Fichu pour fichu, la surprise étant éventée autant dire la vérité.

« non c'est pour nos vacances »

« je croyais que l'on partait au Mexique, on y part toujours ? » dit-il une pointe d'inquiétude dans la voix.

« oui mais je voulais nous offrir un petit bonus, Hollywood, le pacifique »

« tu crois que l'on peut s'offrir ça ?

« t'inquiètes j'ai tout prévu on aura qu'à payer les billets d'avion, la nourriture et nos loisirs »

« Et l'hébergement ? »

« c'est ça le truc, on va échanger notre appartement contre un à Los Angeles pour la durée de notre séjour. »

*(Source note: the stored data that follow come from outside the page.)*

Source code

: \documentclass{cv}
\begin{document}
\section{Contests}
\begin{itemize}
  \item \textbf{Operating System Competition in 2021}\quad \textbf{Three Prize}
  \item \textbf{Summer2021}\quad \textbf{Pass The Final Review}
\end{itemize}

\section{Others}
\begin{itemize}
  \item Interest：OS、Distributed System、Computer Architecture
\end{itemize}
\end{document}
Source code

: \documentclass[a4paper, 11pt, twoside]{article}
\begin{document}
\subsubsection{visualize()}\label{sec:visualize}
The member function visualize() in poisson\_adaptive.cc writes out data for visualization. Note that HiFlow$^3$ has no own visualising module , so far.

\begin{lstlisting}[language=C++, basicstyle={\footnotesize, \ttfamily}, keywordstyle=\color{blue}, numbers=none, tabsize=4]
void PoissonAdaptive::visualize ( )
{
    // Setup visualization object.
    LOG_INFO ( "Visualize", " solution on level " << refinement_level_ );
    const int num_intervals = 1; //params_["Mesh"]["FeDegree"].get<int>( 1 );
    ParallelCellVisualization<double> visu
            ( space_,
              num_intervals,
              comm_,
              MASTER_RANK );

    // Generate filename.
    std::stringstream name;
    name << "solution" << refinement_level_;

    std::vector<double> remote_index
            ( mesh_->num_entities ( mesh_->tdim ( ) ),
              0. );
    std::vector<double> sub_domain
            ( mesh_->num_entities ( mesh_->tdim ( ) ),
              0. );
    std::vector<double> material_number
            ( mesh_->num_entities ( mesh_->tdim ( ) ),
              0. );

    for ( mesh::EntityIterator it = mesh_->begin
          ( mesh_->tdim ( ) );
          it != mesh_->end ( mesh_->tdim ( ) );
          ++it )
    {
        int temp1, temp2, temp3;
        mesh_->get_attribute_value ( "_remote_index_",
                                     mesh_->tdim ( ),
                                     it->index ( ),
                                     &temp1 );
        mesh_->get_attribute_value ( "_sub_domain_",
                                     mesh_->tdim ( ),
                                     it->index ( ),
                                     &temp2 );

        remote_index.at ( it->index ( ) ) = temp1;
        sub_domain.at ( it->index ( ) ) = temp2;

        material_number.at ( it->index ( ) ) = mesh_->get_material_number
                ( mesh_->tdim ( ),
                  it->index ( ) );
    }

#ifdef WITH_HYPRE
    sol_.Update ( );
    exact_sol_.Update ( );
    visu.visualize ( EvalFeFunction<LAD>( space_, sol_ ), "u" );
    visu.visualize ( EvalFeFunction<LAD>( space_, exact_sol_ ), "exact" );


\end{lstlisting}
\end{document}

« chouette » et Aubin se pencha pour s'emparer des lèvres de Raphaël, pour un tout autre échange cette fois.

………….

CELEBRATION

La lumière du jour déclinait quand Raphaël rentra du travail. Aubin devait travailler ce soir là et il en avait profité pour prendre de l'avance dans ses dossiers. Il allait mettre la clé dans la serrure quand la porte s'ouvrit sur Aubin, sourire aux lèvres. Il était étonné de le voir mais encore plus de trouver l'appartement plongé dans une semi-obscurité alors que son amant était présent. Il avança la main vers l'interrupteur mais Aubin l'en empêcha.

Celui-ci lui pris la main et lui ordonna de fermer les yeux. Il trouva la précaution inutile mais s'exécuta de bonne grâce. Il se laissa conduire jusqu'à la salle à manger et après avoir obtenu l'autorisation de son compagnon, ouvrit les yeux.

La table recouverte d'une nappe blanche était dressée, des bougies étaient allumées et un magnifique bouquet de fleurs était posé au centre.

« c'est en quel honneur ? »

« c'est la célébration de notre première année de vie commune. »

« je ne te savais si sentimental ! »

« zut, j'allais oublier »

Aubin attrapa la télécommande de la chaîne et une musique douce envahit la pièce. Il enlaça son amant pour une danse et un baiser.